BRIEF:
Continue the article below about the lawsuit over Colorado's ban on abortion pill reversal treatment, starting right after its final sentence.

Start of EXTRACTED TEXT

Colorado sued for banning abortion pill reversal treatment

.

Doctor touch pregnant
Close-up hand check of pregnancy in hospital. (O_Lypa/Getty Images/iStockphoto)

Colorado sued for banning abortion pill reversal treatment

A Colorado Catholic clinic was granted a temporary exemption this weekend from a new state law that makes it illegal to offer women abortion “reversal” drugs.

Bella Health and Wellness, a nonprofit anti-abortion Catholic health center, filed suit nearly immediately after Gov. Jared Polis (D-CO) signed a bill Friday afternoon making progesterone treatment, reversing a chemical abortion, illegal in the state.

OB-GYNS DISPUTE SAFETY OF ABORTION PILL

The suit was filed against the Centennial State’s attorney general, the Colorado Medical Board, the Colorado State Board of Nursing, and three district attorneys.

The medical board is expected to make a decision by Oct. 1, 2023, to determine if progesterone can be used to reverse the effects of mifepristone.

Judge Daniel D. Domenico, a Trump appointee, placed a temporary restraining order on enforcement of the law.

Progesterone is a naturally occurring hormone vital to the maintenance of the uterus during pregnancy and establishing of the placenta. If taken early enough, advocates believe it can also be used as a treatment to reverse the effects of the abortion pill mifepristone, the first pill in a two-pill chemical abortion regiment, which blocks progesterone to trigger a miscarriage.

The Colorado bill, the only one of its kind in the United States, targets “anti-abortion centers, also known as ‘crisis pregnancy centers'” as part of the “ground-level presence of a well-coordinated anti-choice movement.”

Stating such a treatment option amounts to a “deceptive trade practice” and “false advertising,” the bill also says progesterone treatment is “not supported by science.” The American College of Obstetricians and Gynecologists found there is a lack of evidence that indicates prescribing progesterone stops a medication abortion.

According to the Charlotte Lozier Institute and Bella Health, however, progesterone can be prescribed within 72 hours of a mifepristone dosage to “outnumber and outcompete the mifepristone in order to reverse the effects.”

Bella Health says its doctors have “used progesterone this way for thousands of women, over several decades of practice.” The clinic argues it feels “religiously compelled to offer this treatment.”

End of EXTRACTED TEXT
Start of STORED DATA

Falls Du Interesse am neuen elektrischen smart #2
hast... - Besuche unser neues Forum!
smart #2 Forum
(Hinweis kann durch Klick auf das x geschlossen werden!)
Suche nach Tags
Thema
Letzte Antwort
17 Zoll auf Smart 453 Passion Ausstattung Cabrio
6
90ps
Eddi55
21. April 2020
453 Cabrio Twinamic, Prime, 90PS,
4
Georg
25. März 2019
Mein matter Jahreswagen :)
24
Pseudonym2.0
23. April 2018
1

End of STORED DATA
Start of STORED DATA

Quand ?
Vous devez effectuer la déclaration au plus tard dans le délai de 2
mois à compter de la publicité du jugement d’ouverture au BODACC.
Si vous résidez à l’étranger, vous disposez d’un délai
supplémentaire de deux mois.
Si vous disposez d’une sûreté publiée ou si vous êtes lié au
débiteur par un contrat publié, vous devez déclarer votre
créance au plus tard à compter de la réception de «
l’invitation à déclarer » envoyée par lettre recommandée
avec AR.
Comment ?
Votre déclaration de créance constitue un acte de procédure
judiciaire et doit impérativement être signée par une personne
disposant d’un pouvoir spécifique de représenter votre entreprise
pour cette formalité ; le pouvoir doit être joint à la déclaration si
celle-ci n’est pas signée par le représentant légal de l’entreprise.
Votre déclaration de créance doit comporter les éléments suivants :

End of STORED DATA

TASK ANSWER:
Video Embed

According to CLI Vice President and Director of Medical Affairs Dr. Ingrid Skop, who has been an obstetrician-gynecologist for over 25 years, medical groups like the American Medical Association and ACOG that claim progesterone treatment is unscientific are doing so to maintain their “pro-abortion bias.”

Those institutions’ claims are based on the fact that there are no studies with a randomized control group to obtain information on the treatment, something Skop told the Washington Examiner would pose significant ethical concerns.

“What that means is if a woman presents, and she wants to reverse the mifepristone, she has to be randomized into a group that gets progesterone and a group that doesn’t [through placebo],” she explained. “That’s unethical because she wants to try to do what she can to save her baby, and to say, ‘In order to have a chance, you’re going to have to be randomized, and 50% of you are not going to get the chance to save the baby’ … it’s unfair to say the standard requires a placebo.”

Skop said the initial approval of mifepristone did not require a random control for ethical reasons, either, because some women seeking abortions were going to get a placebo. The best data on progesterone treatments come from “retrospective review,” which is ongoing.

Saying she has prescribed progesterone to reverse mifepristone, Skop said, “In practice, women do continue their pregnancies. It does save babies, [but] it doesn’t save them all.”

Bella Health has retained the Becket Fund for Religious Liberty to represent them in the case.

“This is perfectly legal treatment, whether it’s California or Alabama or, however pro-choice or pro-life state you want to think of, and all of them, it’s legal for a woman who doesn’t want to continue with an abortion to stop taking the pills and to try their best to keep a pregnancy,” Becket Fund President Mark Rienzi told the Washington Examiner.  “It’s a terrible law that’s bad for women and bad for doctors and nurses who are trying to help women.”

Counsel Laura Wolk Slavis added, “Colorado’s new law is the opposite of choice. It targets women who have changed their minds and forces them to undergo abortions they want to stop.”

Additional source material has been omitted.